BEGIN GIVEN DATA
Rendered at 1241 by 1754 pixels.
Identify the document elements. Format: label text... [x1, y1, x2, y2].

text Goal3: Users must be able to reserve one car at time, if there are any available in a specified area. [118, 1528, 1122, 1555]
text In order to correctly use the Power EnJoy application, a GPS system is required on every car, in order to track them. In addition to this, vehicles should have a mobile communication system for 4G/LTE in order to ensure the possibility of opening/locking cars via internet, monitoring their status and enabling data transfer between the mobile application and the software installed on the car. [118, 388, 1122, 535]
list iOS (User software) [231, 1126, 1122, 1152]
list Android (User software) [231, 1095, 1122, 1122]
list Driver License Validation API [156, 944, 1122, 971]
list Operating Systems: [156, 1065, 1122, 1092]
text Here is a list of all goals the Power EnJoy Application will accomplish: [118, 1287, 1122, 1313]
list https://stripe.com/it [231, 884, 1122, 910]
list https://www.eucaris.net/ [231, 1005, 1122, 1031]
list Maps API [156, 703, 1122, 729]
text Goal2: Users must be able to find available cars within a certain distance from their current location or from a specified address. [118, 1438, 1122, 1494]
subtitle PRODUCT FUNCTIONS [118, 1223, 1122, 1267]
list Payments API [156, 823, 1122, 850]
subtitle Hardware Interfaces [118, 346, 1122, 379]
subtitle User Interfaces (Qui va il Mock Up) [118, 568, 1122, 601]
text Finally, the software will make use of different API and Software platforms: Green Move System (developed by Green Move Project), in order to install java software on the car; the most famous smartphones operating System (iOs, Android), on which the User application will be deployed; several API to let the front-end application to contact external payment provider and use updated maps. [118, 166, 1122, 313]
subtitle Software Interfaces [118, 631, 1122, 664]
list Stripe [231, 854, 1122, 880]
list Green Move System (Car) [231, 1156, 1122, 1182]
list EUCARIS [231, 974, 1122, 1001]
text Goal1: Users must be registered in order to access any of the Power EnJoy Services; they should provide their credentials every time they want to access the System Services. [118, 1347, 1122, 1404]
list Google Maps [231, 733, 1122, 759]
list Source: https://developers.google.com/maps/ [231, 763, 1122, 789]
END GIVEN DATA
— TO DO —
Your job is to give the data above again exactly, in full.

— EXERCISE ANSWER —
Rendered at 1241 by 1754 pixels.
Identify the document elements. Format: label text... [x1, y1, x2, y2].

text Goal3: Users must be able to reserve one car at time, if there are any available in a specified area. [118, 1528, 1122, 1555]
text In order to correctly use the Power EnJoy application, a GPS system is required on every car, in order to track them. In addition to this, vehicles should have a mobile communication system for 4G/LTE in order to ensure the possibility of opening/locking cars via internet, monitoring their status and enabling data transfer between the mobile application and the software installed on the car. [118, 388, 1122, 535]
list iOS (User software) [231, 1126, 1122, 1152]
list Android (User software) [231, 1095, 1122, 1122]
list Driver License Validation API [156, 944, 1122, 971]
list Operating Systems: [156, 1065, 1122, 1092]
text Here is a list of all goals the Power EnJoy Application will accomplish: [118, 1287, 1122, 1313]
list https://stripe.com/it [231, 884, 1122, 910]
list https://www.eucaris.net/ [231, 1005, 1122, 1031]
list Maps API [156, 703, 1122, 729]
text Goal2: Users must be able to find available cars within a certain distance from their current location or from a specified address. [118, 1438, 1122, 1494]
subtitle PRODUCT FUNCTIONS [118, 1223, 1122, 1267]
list Payments API [156, 823, 1122, 850]
subtitle Hardware Interfaces [118, 346, 1122, 379]
subtitle User Interfaces (Qui va il Mock Up) [118, 568, 1122, 601]
text Finally, the software will make use of different API and Software platforms: Green Move System (developed by Green Move Project), in order to install java software on the car; the most famous smartphones operating System (iOs, Android), on which the User application will be deployed; several API to let the front-end application to contact external payment provider and use updated maps. [118, 166, 1122, 313]
subtitle Software Interfaces [118, 631, 1122, 664]
list Stripe [231, 854, 1122, 880]
list Green Move System (Car) [231, 1156, 1122, 1182]
list EUCARIS [231, 974, 1122, 1001]
text Goal1: Users must be registered in order to access any of the Power EnJoy Services; they should provide their credentials every time they want to access the System Services. [118, 1347, 1122, 1404]
list Google Maps [231, 733, 1122, 759]
list Source: https://developers.google.com/maps/ [231, 763, 1122, 789]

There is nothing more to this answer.